REQUIREMENT A :: Reproduce the vector bundle question word for word from "I'm familiar with" to "in this process.".
REQUIREMENT B :: Carry on the question about vector bundle morphisms from the point where it ends.

TEXT PASSAGE ::
Deriving the definition of vector bundle morphisms from Cartan geometry (a.k.a. why are they linear?)

Question

I'm familiar with the definition of the category of vector bundles, but I'm trying to derive it from some first principles about general fiber bundles. My intuition is that vector bundles should be understood as Cartan geometries (without a connection) of type $(\mathrm{Aff}(V),\mathrm{GL}(V))$. A $\mathrm{GL}$-structure on a fiber bundle obviously preserves the vector space structure of the model fiber, but I would think it should also force bundle morphisms to be fiberwise linear. Thus, starting with the definition of a bundle morphism I would like to understand how to properly constrain that definition in the context of a specific Cartan geometry $(G,H)$ in such a way that morphisms are represented, for example, by linear maps on fibers. I would like to avoid mentioning principal bundles in this process.

1. The "default" structure group of a fiber bundle $E\overset{\pi}{\to}M$ with model fiber $F$ is $\mathrm{Diff}(F)$. In an atlas $\{(U_\alpha,\chi_\alpha)\}$ consisting of maps $\chi_\alpha:\pi^{-1}(U_\alpha)\to U_\alpha\times F$ we have transition functions $t_{\beta\alpha}:U_{\alpha\beta}\to \mathrm{Diff}(F)$ so that $\chi_\beta\circ\chi_\alpha^{-1}(p,f)=(p,t_{\beta\alpha}(p)\cdot f)$.

DATA SHOWN ::
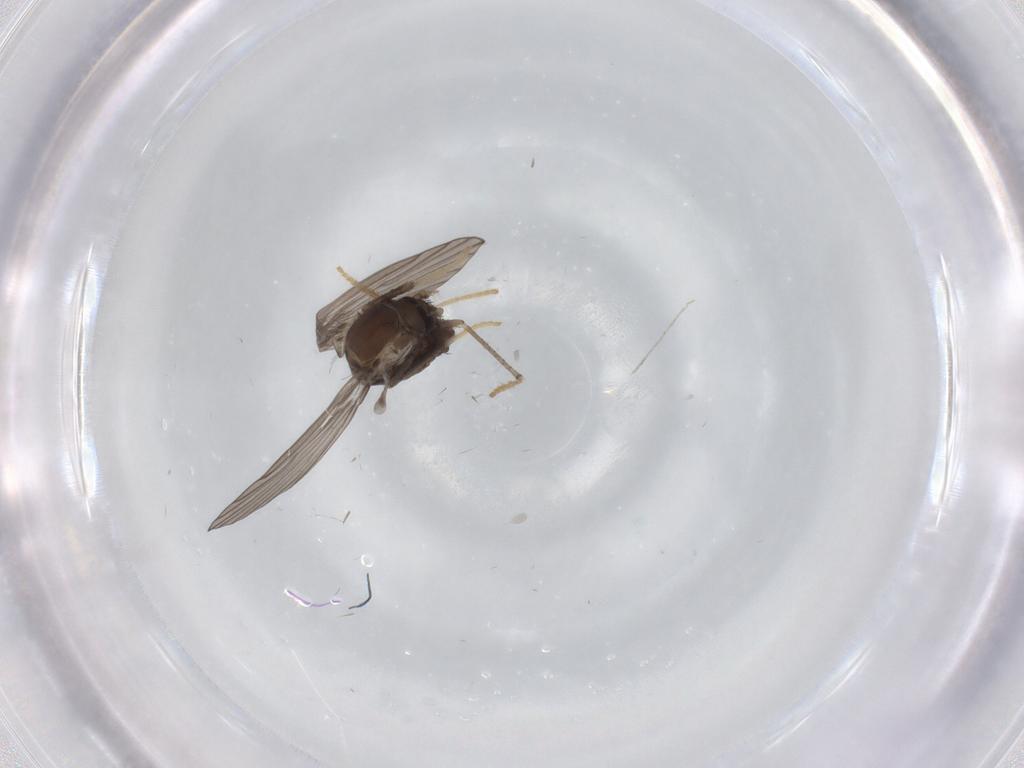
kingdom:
---
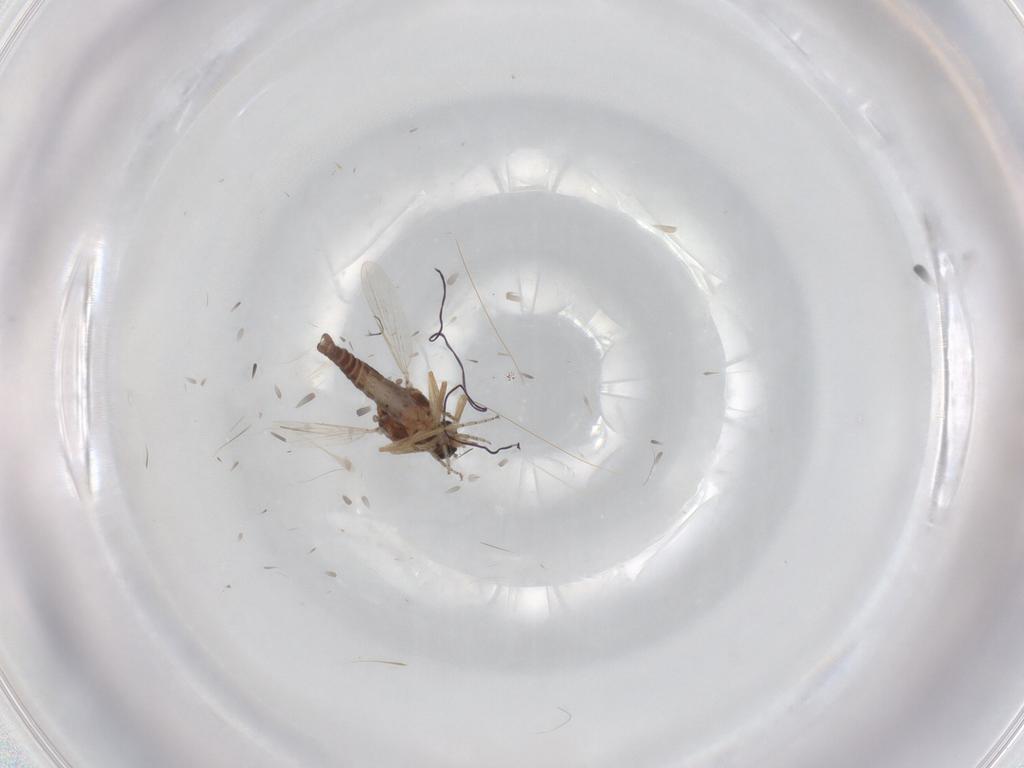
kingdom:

RESPONSE A ::
I'm familiar with the definition of the category of vector bundles, but I'm trying to derive it from some first principles about general fiber bundles. My intuition is that vector bundles should be understood as Cartan geometries (without a connection) of type $(\mathrm{Aff}(V),\mathrm{GL}(V))$. A $\mathrm{GL}$-structure on a fiber bundle obviously preserves the vector space structure of the model fiber, but I would think it should also force bundle morphisms to be fiberwise linear. Thus, starting with the definition of a bundle morphism I would like to understand how to properly constrain that definition in the context of a specific Cartan geometry $(G,H)$ in such a way that morphisms are represented, for example, by linear maps on fibers. I would like to avoid mentioning principal bundles in this process.

RESPONSE B ::
2. A bundle morphism between two bundles $(E'\overset{\pi'}{\to}M',F)$ and $(E'\overset{\pi'}{\to}M',F')$ consists of two maps $\tilde{h}:E\to E'$ and $h:M\to M'$. Picking atlases $\{(U_\alpha,\chi_\alpha)\}$ and $\{(U_a',\chi_a')\}$ for these two bundles, and denoting $U_{\alpha a}=U_\alpha\cap h^{-1}(U_a')$, we can represent the morphism by local maps $\hat{h}_{\alpha a}:U_{\alpha a}\times F\to F'$ in the following way: $$\tilde{h}(\chi_\alpha^{-1}(p,f))=\chi_a^{\prime -1}(h(p),\hat{h}_{\alpha a}(p,f)).$$
3. By combining these two definitions and writing out the definition of $\hat{h}_{\beta b}$ we get the transformation rule $$\boxed{\hat{h}_{\beta b}(p,t_{\beta\alpha}(p)f)=t_{ba}'(h(p))\hat{h}_{\alpha a}(p,f).}$$

Question: Now if I assume a choice of a $G$-structure on the first bundle and a $G'$-structure on the second, is there a way to simplify this transformation rule so as to turn it into a functor? More precisely, suppose we have two objects $(E\overset{\pi}{\to}M,G\curvearrowright F,\mathcal{G})$ and $(E'\overset{\pi'}{\to}M',G'\curvearrowright F',\mathcal{G}')$, where $\mathcal{G}$ is a $G$-structure on $E$ and $\mathcal{G}'$ is a $G'$-structure on $E'$. Furthermore, choose a map $h:M\to M'$, a map $\psi:F\to F'$, and a homomorphism $\lambda:G\to G'$. Is there a way of defining a map $\tilde{h}:E\to E'$ so that it is a bundle morphism which, in some sense, respects the given structures?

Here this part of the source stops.